Even with the best intentions,
Even with the commitment to love,
It is still so easy to go astray.
But always there is an opening, a tzohar,
A way to see differently,
A way to let in visions, practices and insightsthat help us keep turning.
That help us keep turning toward attentive kindness,
Toward curiosity and interest.
Always there is an opening, a tzohar
That will show us the way to live in reverent relationship with each other
And all the earth.
In parshat Noah we witness the exile of speech. Noah remains silent when God tells him of the plan to put an end to human beings and destroy all the earth. When hearing this news Noah does not argue, he does not comment. Noah does not ask one question. Noah, the man who walks with God, remains completely silent as creation is shattered. Noah's speech has been exiled, a consequence of the deep disconnection of his generation.

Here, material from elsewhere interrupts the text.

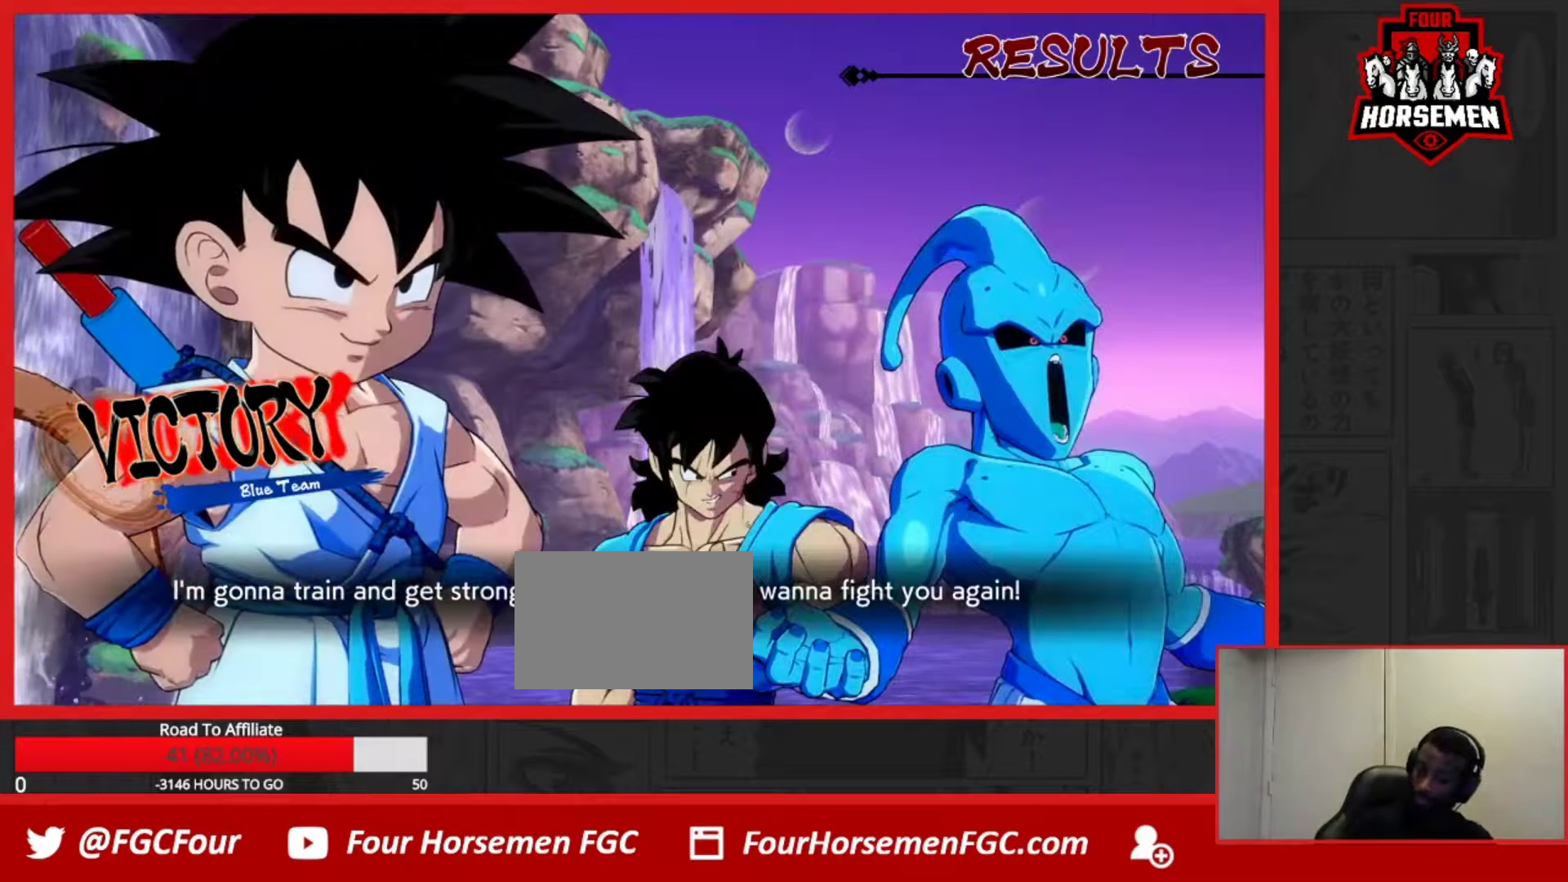
{"dt_ms": 500, "buttons": [], "left_stick": "center", "events": []}
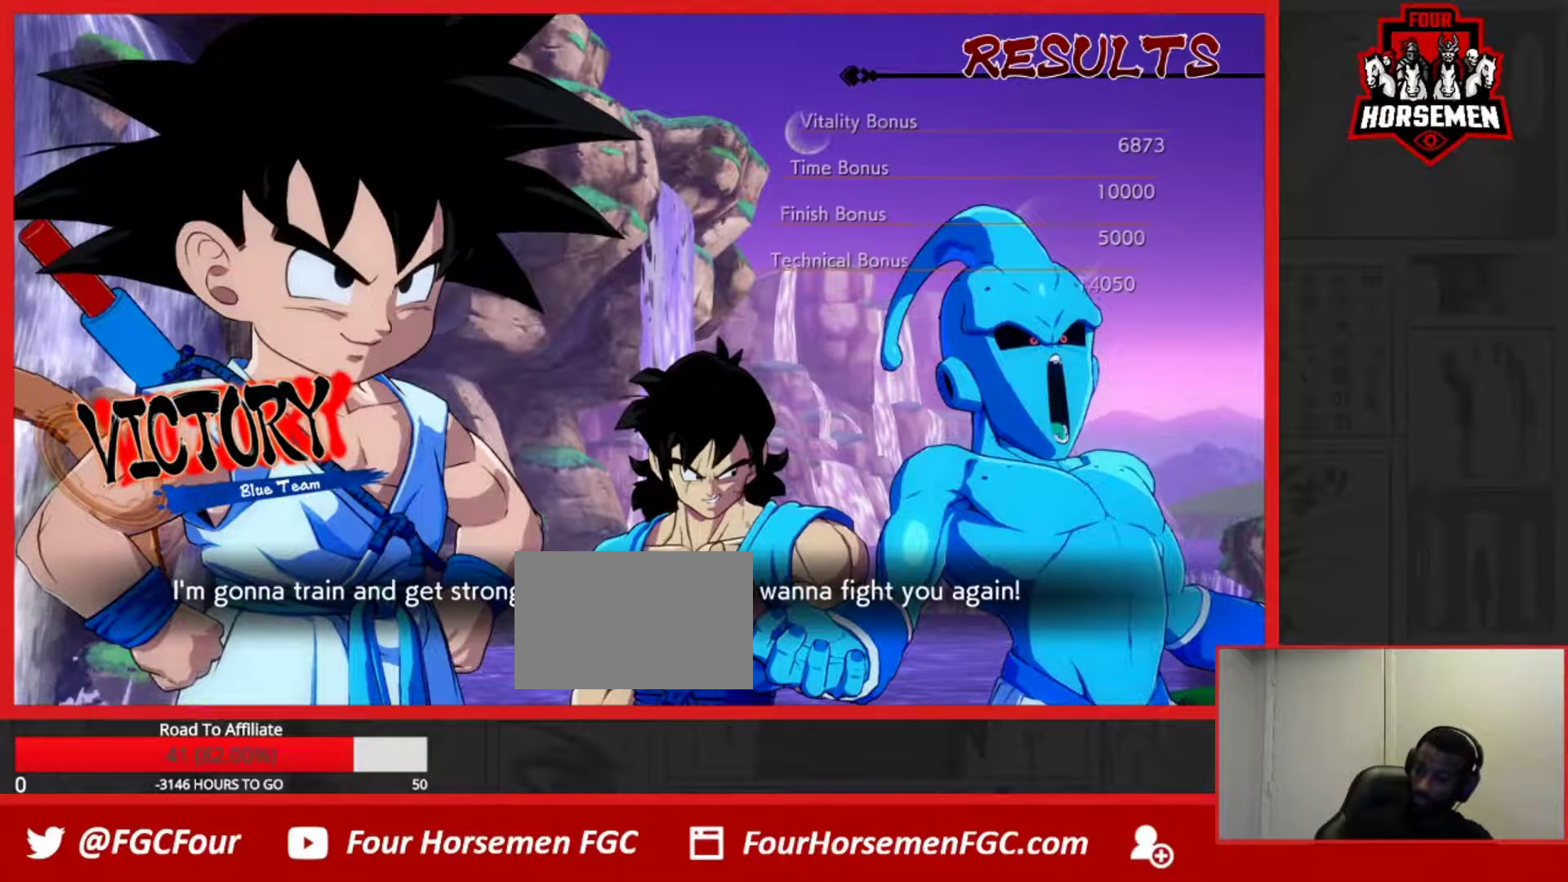
{"dt_ms": 500, "buttons": [], "left_stick": "center", "events": []}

The people of Noah's generation lost interest in their relationships with each other and the earth. They no longer looked toward each other with curiosity or care. Human interactions became like robbery, people grabbing what they wanted for themselves with out any awareness, sensitivity or concern about how their actions might affect another. The generation had lost the ability to act with kindness. They lost the capacity to see the humanity in another, to see Divinity in the world. This experience was the very converse of love.
And God examined the generation and chose Noah, seeing him not just for who he is but more importantly for who he might become.
God told Noah to do three things:
To build an ark,
To enter the ark with his family,
To bring into the ark representatives from the animal world.
In the building of the ark God instructed Noah to make a tzohar, an opening through which new insights, visions and ways of being could appear.
And with this tzohar the ark became a laboratory for curiosity and kindness.
In the ark Noah's perspective shifted and he began to experience life differently. In the ark Noah became a righteous person. His responsibility to care for the animals transformed his consciousness. Through his relationship with the animals Noah relearned alert, attentive kindness. He rediscovered curiosity. He became interested again in diversity and the intricate patterns of creation. Being responsible for the well being of living creatures awakened his concern for others.
Noah re-experienced the interconnection of all life.
Sensitivity and kindness reappeared. Love poured forth.
And with this the world was created anew.
Alert, attentive kindness.
Curiosity and interest in others.
Even with the best intentions it is so easy to go astray and loss sight of these commitments. This week's Torah portion reminds us to seek a tzohar, an opening that helps us return to awareness and compassion.